A U.S. Air Force B-1B Lancer and crew, being deployed to launch strike against Syria. Al Udeid Air Base, Doha, Qatar. (Photo> U.S. Air Force / Handout via REUTERS)
Washington, November 15 (RHC)-- The U.S. military covered up two back-to-back airstrikes against supposed Daesh targets that killed up to 64 women and children in Syria in 2019, a report says.
The bombings took place near the town of Baghouz in the eastern Syrian province of Dayr al-Zawr on March 18 that year, The New York Times reported on Saturday. An Air Force lawyer present in the operations center at the time believed the strikes were possible "war crimes" and later alerted the U.S. Defense Department's inspector general and the Senate Armed Services Committee, The Times said.
No thorough investigation and no other serious action was, however, launched. The Department, the paper wrote, sufficed to launching "an inquiry" into the incident, which led to a report that was ultimately "stripped" of any mention of the bombings.

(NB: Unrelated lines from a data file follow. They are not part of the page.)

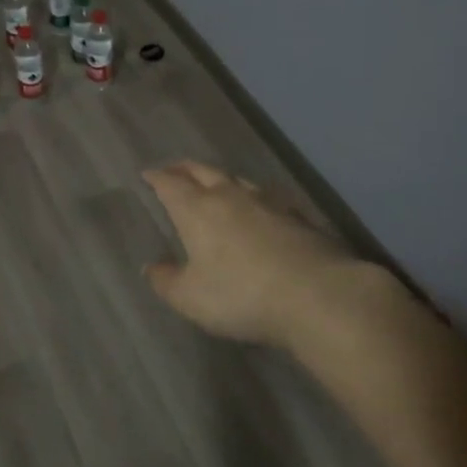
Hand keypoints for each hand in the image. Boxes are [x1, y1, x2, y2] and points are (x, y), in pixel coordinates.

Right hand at [142, 160, 396, 347]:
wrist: (318, 294)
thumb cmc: (242, 295)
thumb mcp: (191, 298)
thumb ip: (166, 281)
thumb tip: (150, 267)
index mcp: (198, 209)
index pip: (170, 183)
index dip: (157, 177)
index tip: (147, 174)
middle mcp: (230, 196)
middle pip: (203, 171)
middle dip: (185, 169)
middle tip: (174, 170)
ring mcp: (268, 201)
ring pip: (236, 180)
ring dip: (219, 179)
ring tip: (214, 185)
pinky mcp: (298, 215)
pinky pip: (266, 197)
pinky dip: (252, 198)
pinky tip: (258, 209)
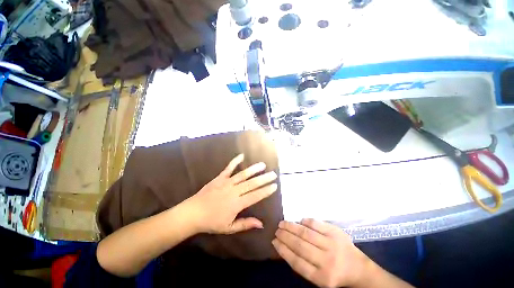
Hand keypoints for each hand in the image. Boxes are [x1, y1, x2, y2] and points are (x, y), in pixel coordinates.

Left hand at [185, 154, 277, 234]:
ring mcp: (227, 182)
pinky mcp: (220, 177)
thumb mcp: (229, 228)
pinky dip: (235, 161)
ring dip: (254, 169)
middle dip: (264, 179)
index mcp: (237, 204)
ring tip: (263, 165)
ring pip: (243, 174)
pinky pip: (229, 168)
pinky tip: (242, 155)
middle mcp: (234, 191)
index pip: (256, 196)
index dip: (266, 190)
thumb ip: (246, 224)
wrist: (193, 213)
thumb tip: (261, 224)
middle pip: (252, 183)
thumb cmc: (212, 222)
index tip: (275, 186)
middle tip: (273, 174)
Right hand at [273, 219, 368, 287]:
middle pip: (300, 245)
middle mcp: (327, 261)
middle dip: (285, 236)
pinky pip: (317, 224)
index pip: (296, 261)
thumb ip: (302, 264)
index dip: (283, 250)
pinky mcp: (336, 232)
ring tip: (282, 223)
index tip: (274, 241)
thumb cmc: (334, 274)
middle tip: (276, 230)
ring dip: (292, 226)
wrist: (358, 268)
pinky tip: (299, 221)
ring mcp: (332, 245)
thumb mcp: (318, 277)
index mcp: (321, 277)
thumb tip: (284, 246)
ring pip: (306, 233)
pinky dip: (306, 221)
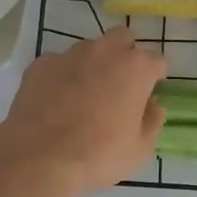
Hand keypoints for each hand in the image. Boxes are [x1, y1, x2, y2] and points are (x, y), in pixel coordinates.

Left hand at [0, 27, 166, 196]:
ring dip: (94, 63)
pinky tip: (57, 100)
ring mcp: (70, 54)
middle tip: (121, 83)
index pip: (157, 60)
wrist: (39, 158)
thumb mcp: (139, 149)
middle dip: (126, 54)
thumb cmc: (98, 155)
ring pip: (90, 48)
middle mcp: (105, 51)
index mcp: (136, 68)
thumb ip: (152, 121)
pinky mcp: (41, 64)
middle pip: (123, 38)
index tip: (151, 91)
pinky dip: (63, 76)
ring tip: (86, 93)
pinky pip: (59, 63)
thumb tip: (152, 106)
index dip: (156, 76)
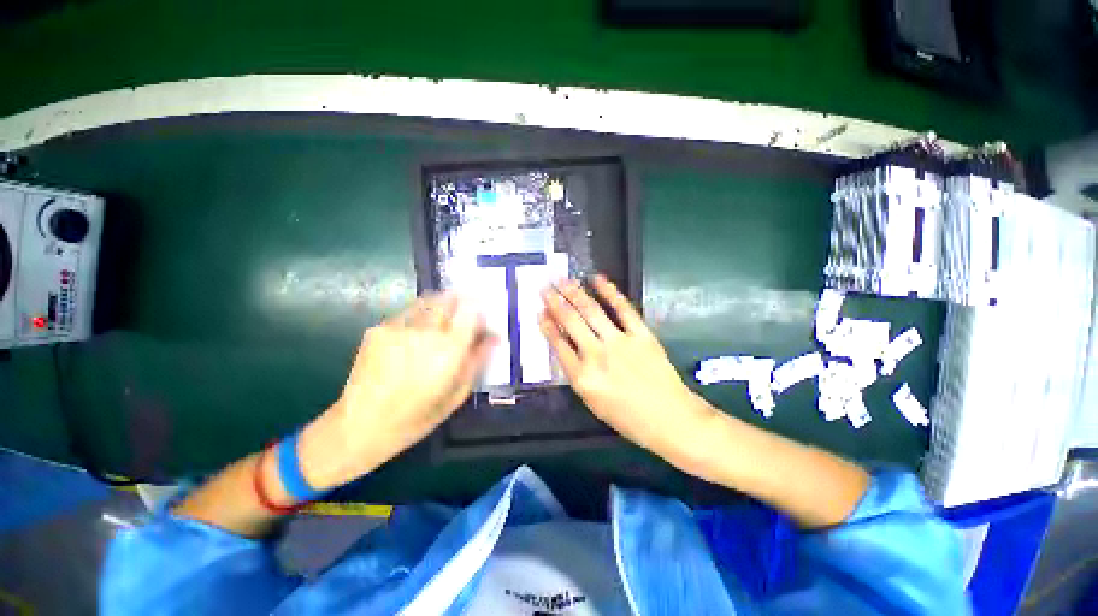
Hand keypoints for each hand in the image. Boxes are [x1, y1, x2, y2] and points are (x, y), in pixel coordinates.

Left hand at [299, 293, 494, 488]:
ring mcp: (399, 327)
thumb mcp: (457, 394)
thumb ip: (477, 360)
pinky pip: (407, 315)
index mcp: (449, 350)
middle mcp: (426, 331)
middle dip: (459, 302)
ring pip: (427, 303)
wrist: (359, 425)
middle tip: (460, 318)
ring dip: (438, 308)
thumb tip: (494, 337)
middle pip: (448, 299)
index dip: (479, 309)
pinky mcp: (378, 328)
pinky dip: (417, 320)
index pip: (471, 311)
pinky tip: (411, 340)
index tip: (481, 317)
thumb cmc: (417, 417)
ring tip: (436, 328)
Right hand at [539, 275, 713, 463]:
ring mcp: (619, 342)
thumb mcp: (592, 402)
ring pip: (591, 311)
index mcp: (582, 377)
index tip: (539, 311)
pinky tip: (597, 279)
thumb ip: (576, 374)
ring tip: (562, 280)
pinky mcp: (641, 334)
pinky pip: (623, 309)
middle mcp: (597, 355)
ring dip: (574, 292)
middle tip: (544, 287)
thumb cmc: (628, 417)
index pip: (558, 344)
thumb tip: (566, 347)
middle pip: (571, 322)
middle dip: (554, 302)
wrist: (669, 418)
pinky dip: (610, 292)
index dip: (547, 325)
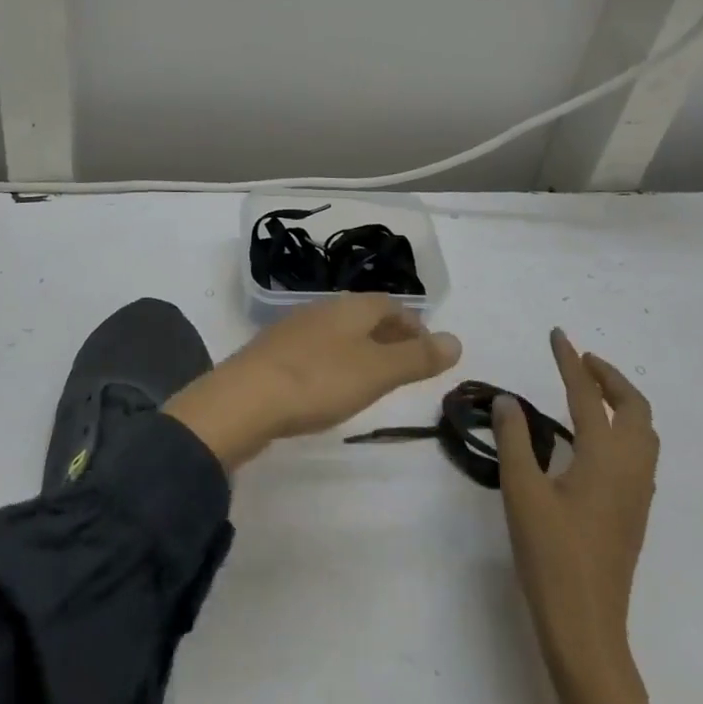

The U.S. Central Command that oversees the American forces in the West Asia region has tried to justify the bloodbath by calling it "legitimate self-defense," claiming that it ordered the attacks in favor of Washington-backed Kurdish militants. It also alleges that "appropriate steps were taken to rule out the presence of civilians."
At the same time, however, the Central Command also alleges that the number of civilians among the 60 fatalities could not be determined because "multiple armed women and at least one armed child were observed" in footage of the events.
The U.S. and its allies invaded Syria in 2014 under the pretext of fighting the Daesh Takfiri terrorist group. The outfit had emerged as Washington was running out of excuses to extend its regional meddling or enlarge it in scale.
The military interference was surprisingly slow in confronting the terrorists, despite the sheer size of the coalition that had enlisted scores of Washington’s allied countries. Numerous reports and regional officials would, meanwhile, point to the US’s role in transferring Daesh’s elements throughout the region and even airlifting supplies to the terror outfit.